= Given data =
——
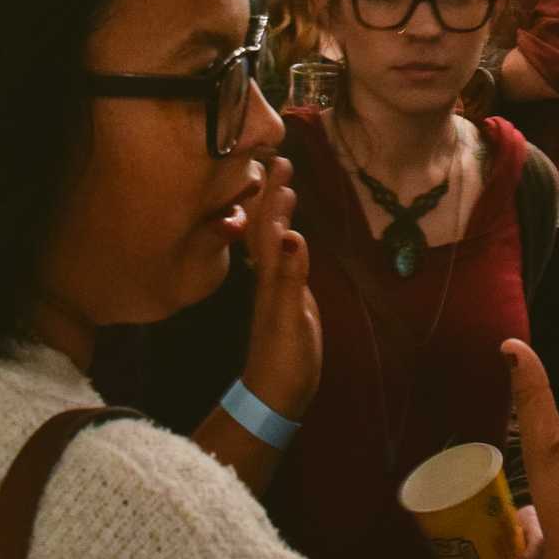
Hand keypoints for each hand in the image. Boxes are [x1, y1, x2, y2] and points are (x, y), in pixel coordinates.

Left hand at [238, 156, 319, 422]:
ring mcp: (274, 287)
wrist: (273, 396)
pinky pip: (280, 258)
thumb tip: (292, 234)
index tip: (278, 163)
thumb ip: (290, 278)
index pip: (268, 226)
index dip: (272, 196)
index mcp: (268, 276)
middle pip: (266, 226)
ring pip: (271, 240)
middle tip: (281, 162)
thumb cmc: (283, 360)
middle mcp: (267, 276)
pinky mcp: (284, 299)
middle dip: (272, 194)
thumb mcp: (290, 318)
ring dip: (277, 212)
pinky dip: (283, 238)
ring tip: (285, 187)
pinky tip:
——
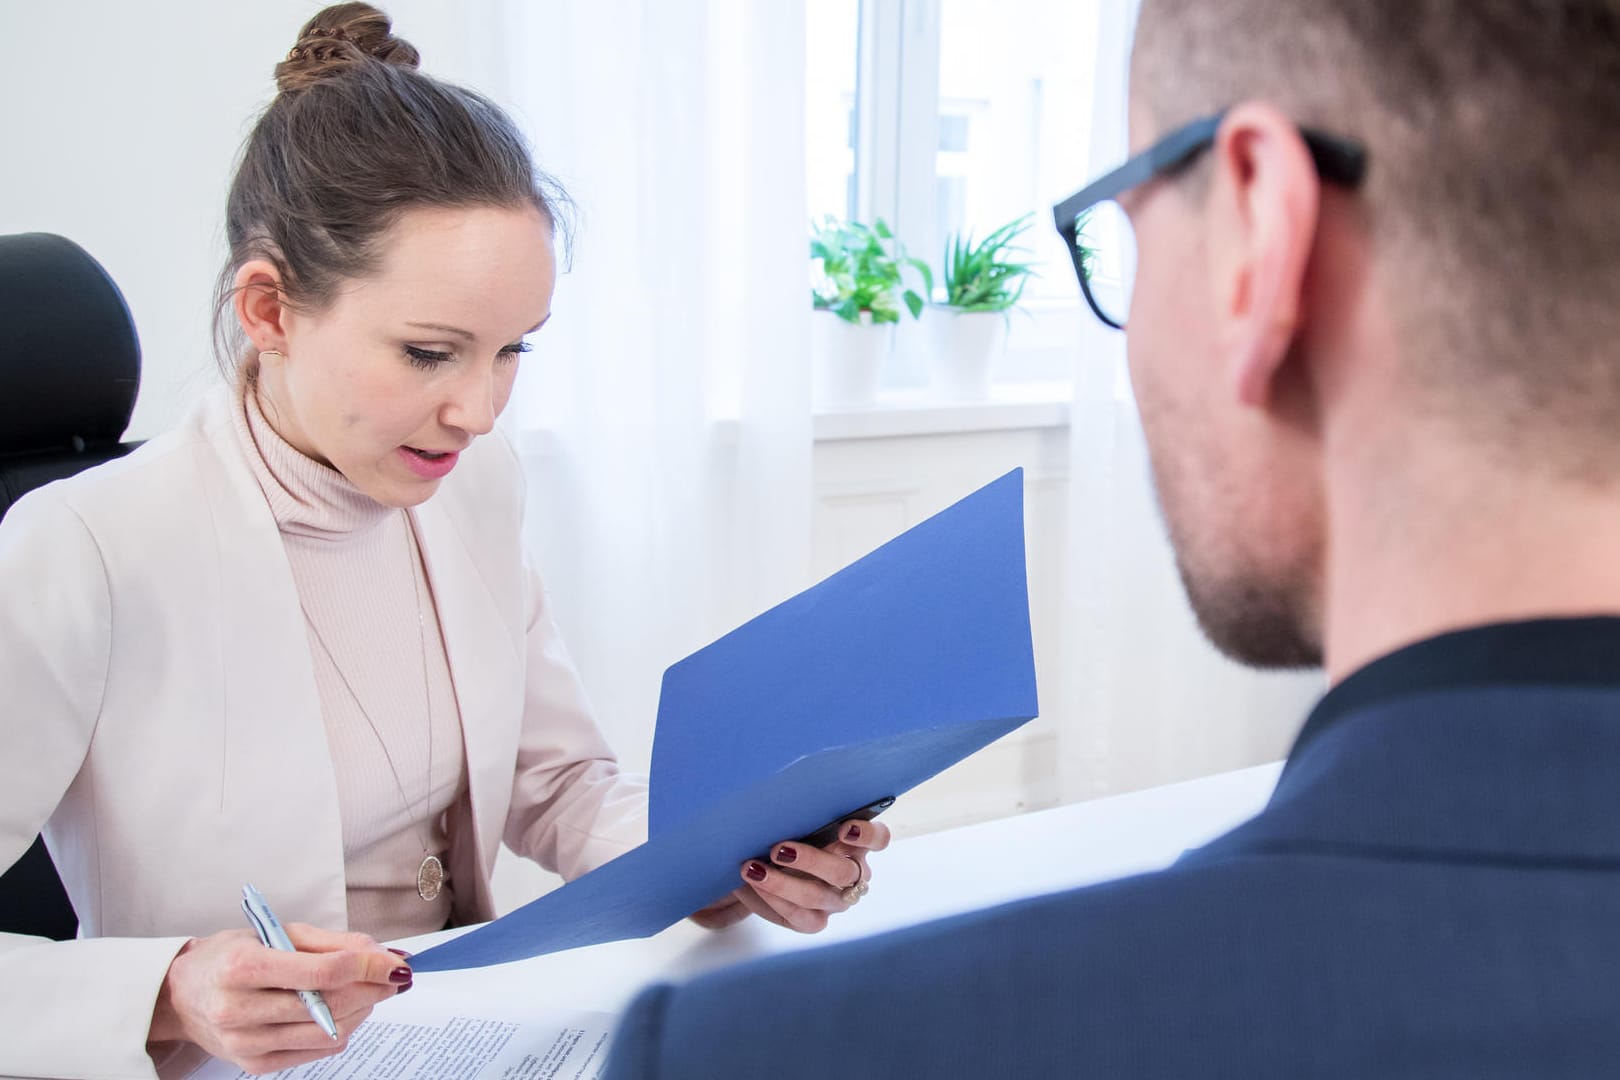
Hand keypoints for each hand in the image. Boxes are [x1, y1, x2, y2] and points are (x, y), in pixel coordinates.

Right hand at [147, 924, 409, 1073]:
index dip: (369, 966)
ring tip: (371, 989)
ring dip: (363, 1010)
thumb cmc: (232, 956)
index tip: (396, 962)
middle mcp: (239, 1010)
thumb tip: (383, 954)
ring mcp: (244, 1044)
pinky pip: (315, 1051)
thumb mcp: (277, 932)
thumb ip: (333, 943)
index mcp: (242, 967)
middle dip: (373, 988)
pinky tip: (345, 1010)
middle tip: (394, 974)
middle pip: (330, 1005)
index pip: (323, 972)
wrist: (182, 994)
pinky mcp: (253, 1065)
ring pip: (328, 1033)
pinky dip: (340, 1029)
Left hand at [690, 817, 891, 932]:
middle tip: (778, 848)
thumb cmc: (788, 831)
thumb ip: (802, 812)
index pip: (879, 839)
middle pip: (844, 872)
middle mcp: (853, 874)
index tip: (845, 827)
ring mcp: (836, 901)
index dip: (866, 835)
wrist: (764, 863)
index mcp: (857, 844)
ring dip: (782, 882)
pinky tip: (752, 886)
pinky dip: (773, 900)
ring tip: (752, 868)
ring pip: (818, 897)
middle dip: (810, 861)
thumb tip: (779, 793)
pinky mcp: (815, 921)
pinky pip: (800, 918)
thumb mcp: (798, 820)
——
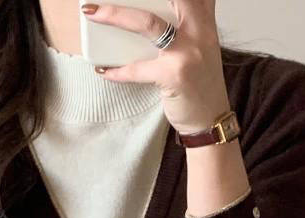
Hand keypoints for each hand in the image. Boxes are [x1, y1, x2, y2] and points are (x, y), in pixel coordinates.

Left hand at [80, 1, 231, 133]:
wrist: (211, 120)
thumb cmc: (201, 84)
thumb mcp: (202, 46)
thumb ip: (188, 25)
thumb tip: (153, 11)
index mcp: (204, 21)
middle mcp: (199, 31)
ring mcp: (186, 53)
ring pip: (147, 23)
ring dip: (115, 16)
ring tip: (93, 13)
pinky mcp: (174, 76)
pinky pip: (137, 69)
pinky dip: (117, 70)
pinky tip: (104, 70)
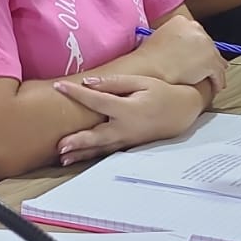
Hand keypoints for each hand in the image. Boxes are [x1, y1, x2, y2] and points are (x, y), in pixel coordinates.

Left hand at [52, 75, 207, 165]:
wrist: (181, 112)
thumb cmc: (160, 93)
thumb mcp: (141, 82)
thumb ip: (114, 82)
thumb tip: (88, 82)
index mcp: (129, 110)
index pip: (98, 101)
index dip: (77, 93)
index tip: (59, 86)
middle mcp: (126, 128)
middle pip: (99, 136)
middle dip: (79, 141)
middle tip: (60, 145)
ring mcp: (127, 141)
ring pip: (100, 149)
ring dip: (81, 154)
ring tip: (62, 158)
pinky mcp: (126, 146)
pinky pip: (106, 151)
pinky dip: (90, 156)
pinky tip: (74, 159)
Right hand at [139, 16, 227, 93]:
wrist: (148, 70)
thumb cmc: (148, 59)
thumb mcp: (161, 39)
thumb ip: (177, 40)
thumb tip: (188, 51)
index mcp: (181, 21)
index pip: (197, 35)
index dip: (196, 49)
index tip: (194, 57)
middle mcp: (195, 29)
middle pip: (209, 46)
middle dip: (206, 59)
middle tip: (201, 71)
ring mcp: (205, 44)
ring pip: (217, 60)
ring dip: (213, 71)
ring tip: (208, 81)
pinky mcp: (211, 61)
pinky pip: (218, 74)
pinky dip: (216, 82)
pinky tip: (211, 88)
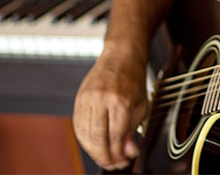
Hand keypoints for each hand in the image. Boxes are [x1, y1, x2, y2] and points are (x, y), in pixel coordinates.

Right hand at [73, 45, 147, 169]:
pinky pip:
——
= Assignment =
Return exactly the part of the listing above that opens with the line containing "pinky pip: (137, 69)" and closes with the line containing "pinky mcp: (126, 146)". Pictures stay out.

= Task solution =
pinky pip: (137, 69)
pinky dip: (117, 70)
pinky tip: (104, 70)
Hand keypoints for each hand in the image. Boxes are [x1, y1, x2, y2] and points are (x, y), in pixel coordinates.

Left hand at [52, 75, 207, 165]:
wrist: (181, 112)
thumb cmc: (160, 93)
thumb mcp: (141, 82)
thumb ip: (114, 82)
thumb tip: (88, 82)
index mcp: (129, 110)
index pip: (98, 101)
index dip: (77, 93)
index tip: (59, 86)
middle mcp: (126, 128)
middle pip: (99, 136)
middle dip: (79, 141)
middle tip: (60, 145)
ring mcp: (127, 141)
ring pip: (100, 149)
ring dip: (81, 154)
ring tip: (62, 158)
pinky mcp: (126, 146)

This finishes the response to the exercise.